___ Article ___

On the face of it, Australia’s recent experience does seem similar to that of countries that suffered much more from the GFC – or the Great Recession, as it is more commonly known in Europe and the United States. A new study, The Great Recession and the Distribution of Household Income, produced by an international research team led by Stephen Jenkins of the London School of Economics, looked at what has happened between 2007 and 2009 in twenty-one countries including Australia – although not in great detail in Australia’s case. It found that in the two years following the crash of 2007, household income distributions hardly changed, even where national GDP fell sharply. Over this period, and for most countries studied, average disposable household income levels generally fell slightly, and poverty rates and income inequality changed little.
Countries appear to have cushioned households from the immediate effects of the Great Recession by means of benefits and other social safety nets. With governments cutting public spending and raising taxes to confront structural deficits, however, the study predicts that household incomes will be hit for five or ten years – or even longer, depending on when economic growth returns. Cuts to a country’s welfare system are likely to lead to greater instability in household income levels, poverty rates and income inequality. Instability is less likely in countries that already have relatively healthy fiscal balances and are not facing large tax rises or benefit cuts (Sweden and Germany, for example) compared to those, like Ireland, saddled with both problems, or Britain, which lies between the two extremes.

___ Data provided ___

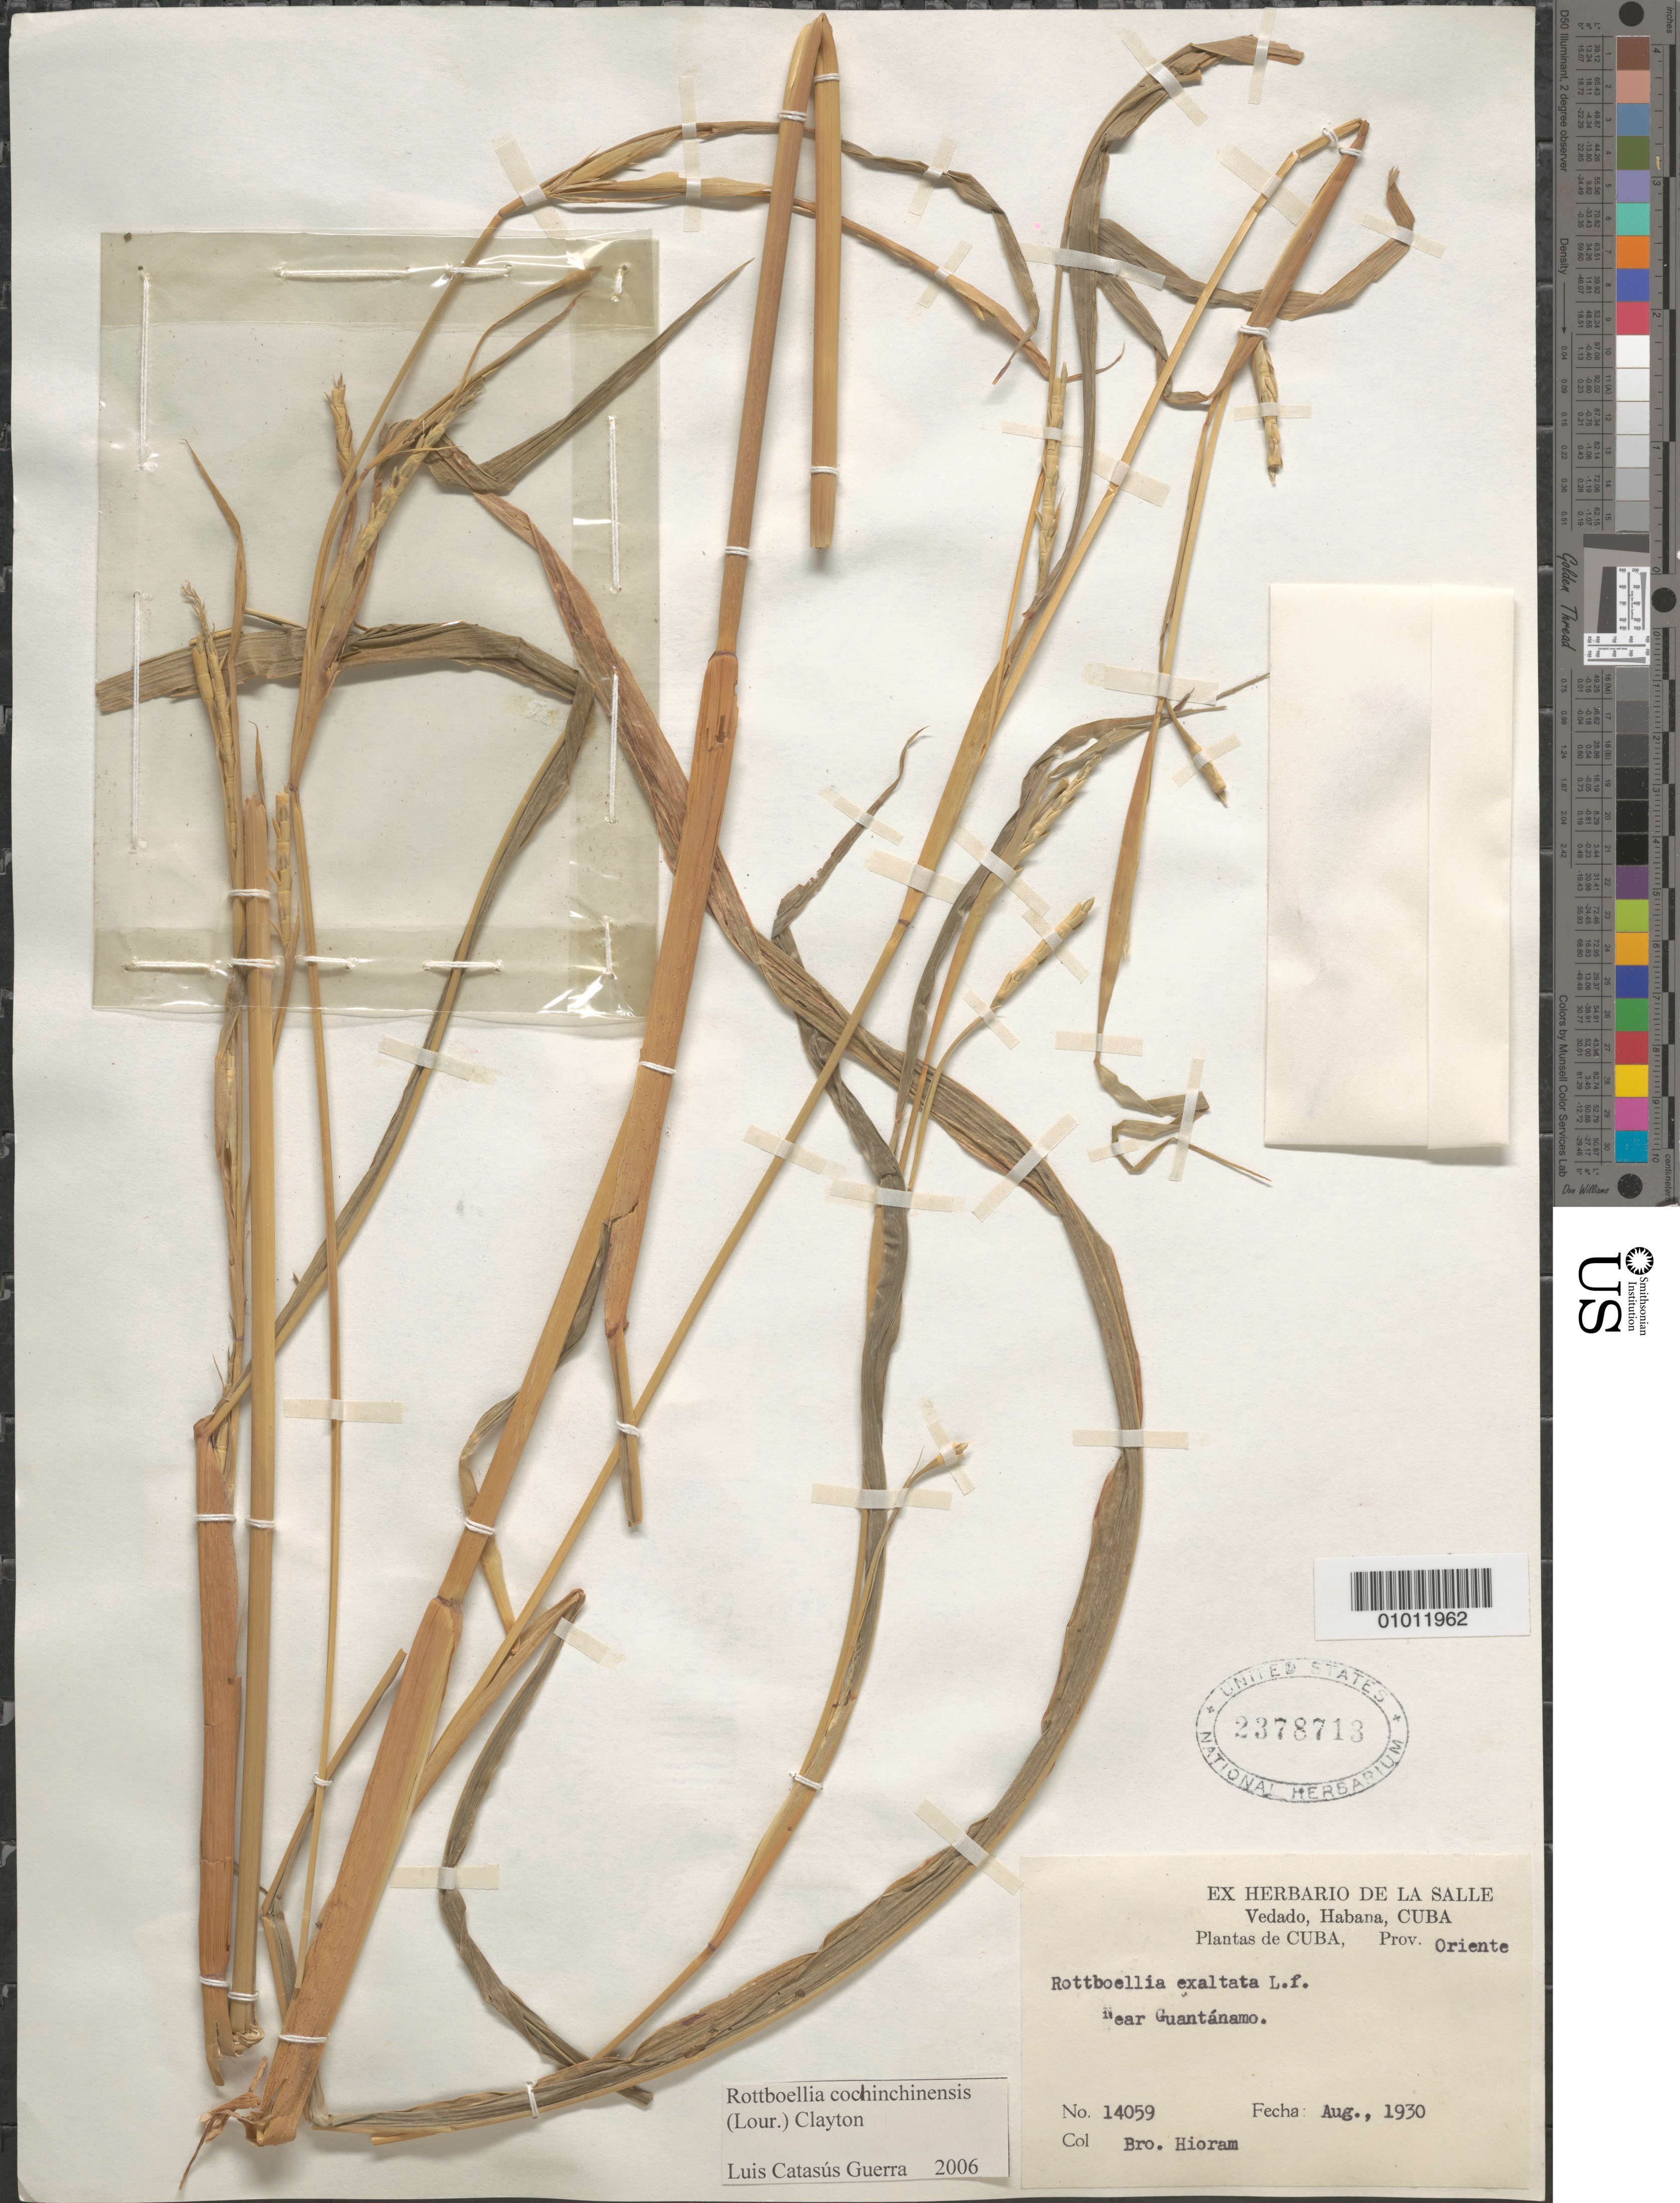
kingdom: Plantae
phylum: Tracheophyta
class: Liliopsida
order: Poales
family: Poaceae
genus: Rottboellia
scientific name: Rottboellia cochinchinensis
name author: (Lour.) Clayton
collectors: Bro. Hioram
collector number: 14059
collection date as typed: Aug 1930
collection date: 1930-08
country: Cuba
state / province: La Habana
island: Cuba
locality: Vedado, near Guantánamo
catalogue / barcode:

___

* Task description:
From the passage on the Great Recession and household income, reproduce word for word the stretch starting at "Countries appear to" and ending at "the two extremes.".

* Full response:
Countries appear to have cushioned households from the immediate effects of the Great Recession by means of benefits and other social safety nets. With governments cutting public spending and raising taxes to confront structural deficits, however, the study predicts that household incomes will be hit for five or ten years – or even longer, depending on when economic growth returns. Cuts to a country’s welfare system are likely to lead to greater instability in household income levels, poverty rates and income inequality. Instability is less likely in countries that already have relatively healthy fiscal balances and are not facing large tax rises or benefit cuts (Sweden and Germany, for example) compared to those, like Ireland, saddled with both problems, or Britain, which lies between the two extremes.